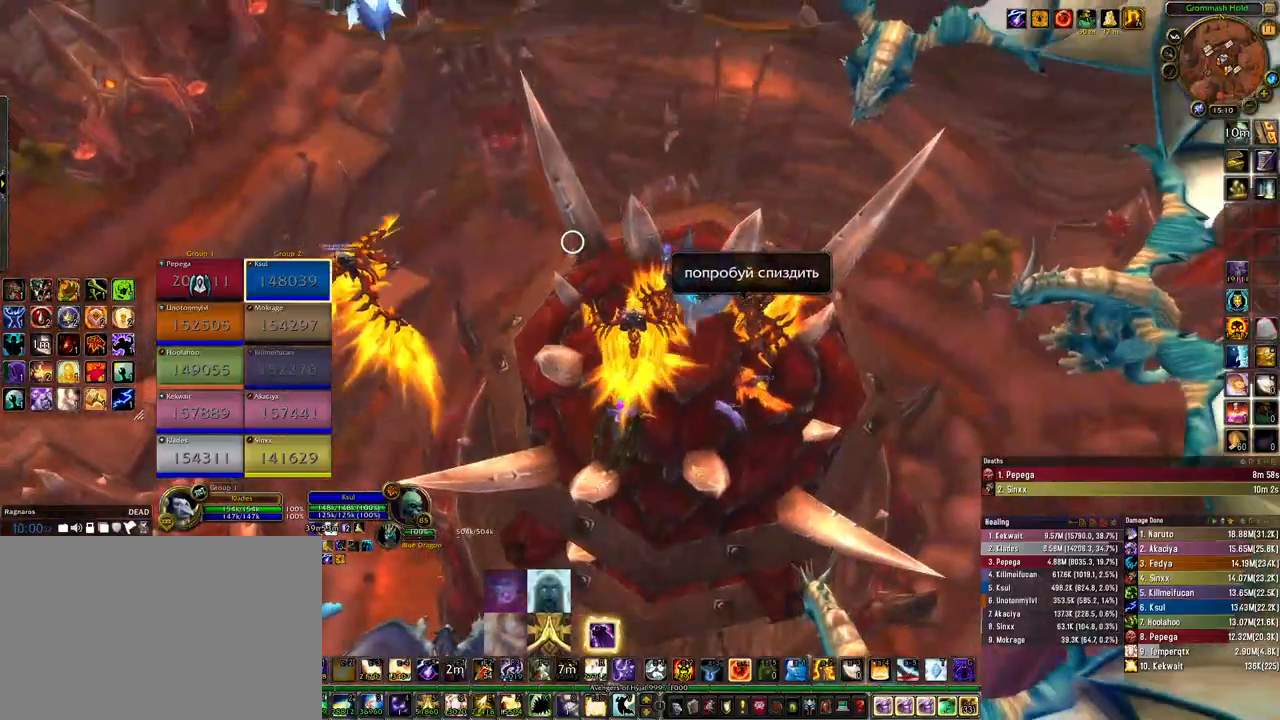
{"keys": [], "mouse": ["right"], "events": [[200, "d", "up"]]}
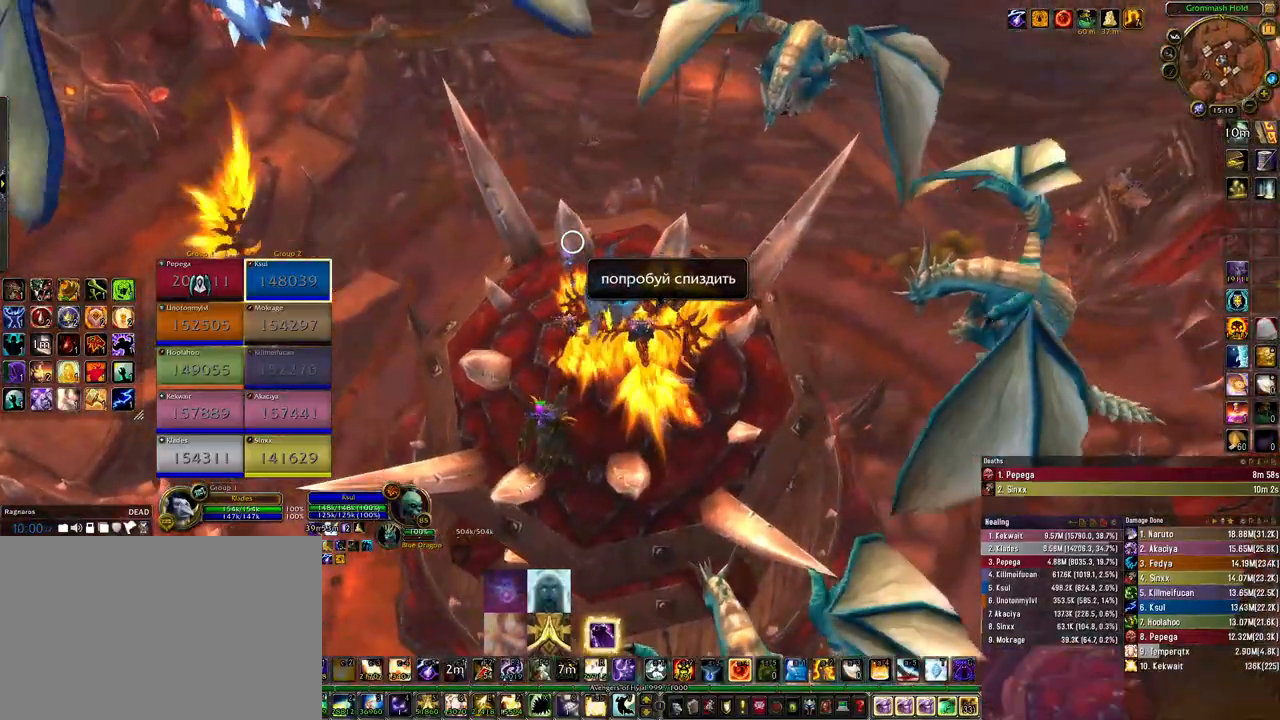
{"keys": [], "mouse": ["right"], "events": []}
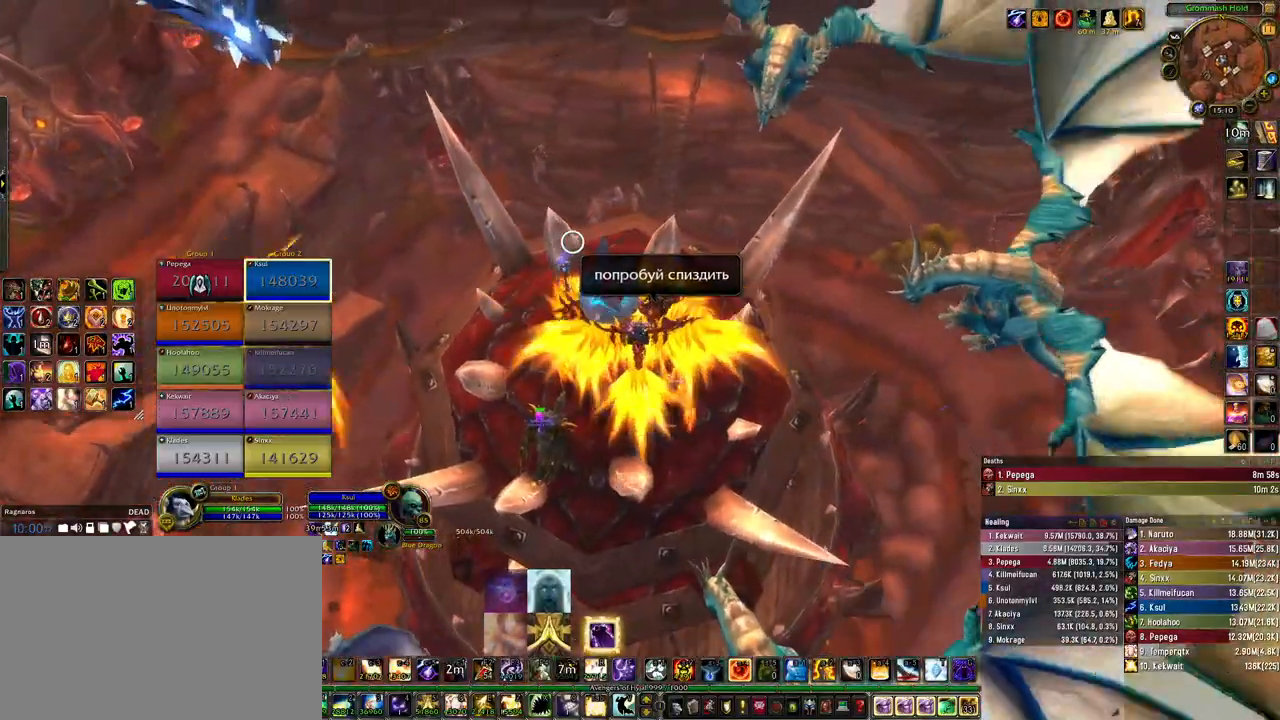
{"keys": ["a", "w"], "mouse": [], "events": [[100, "mouse_right", "up"], [433, "a", "down"], [467, "w", "down"]]}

+--

## What is required:
Where an image appears in the data, skip it, and return the rest verbatim.

## Answer below:
{"keys": [], "mouse": ["right"], "events": [[200, "d", "up"]]}
{"keys": [], "mouse": ["right"], "events": []}
{"keys": ["a", "w"], "mouse": [], "events": [[100, "mouse_right", "up"], [433, "a", "down"], [467, "w", "down"]]}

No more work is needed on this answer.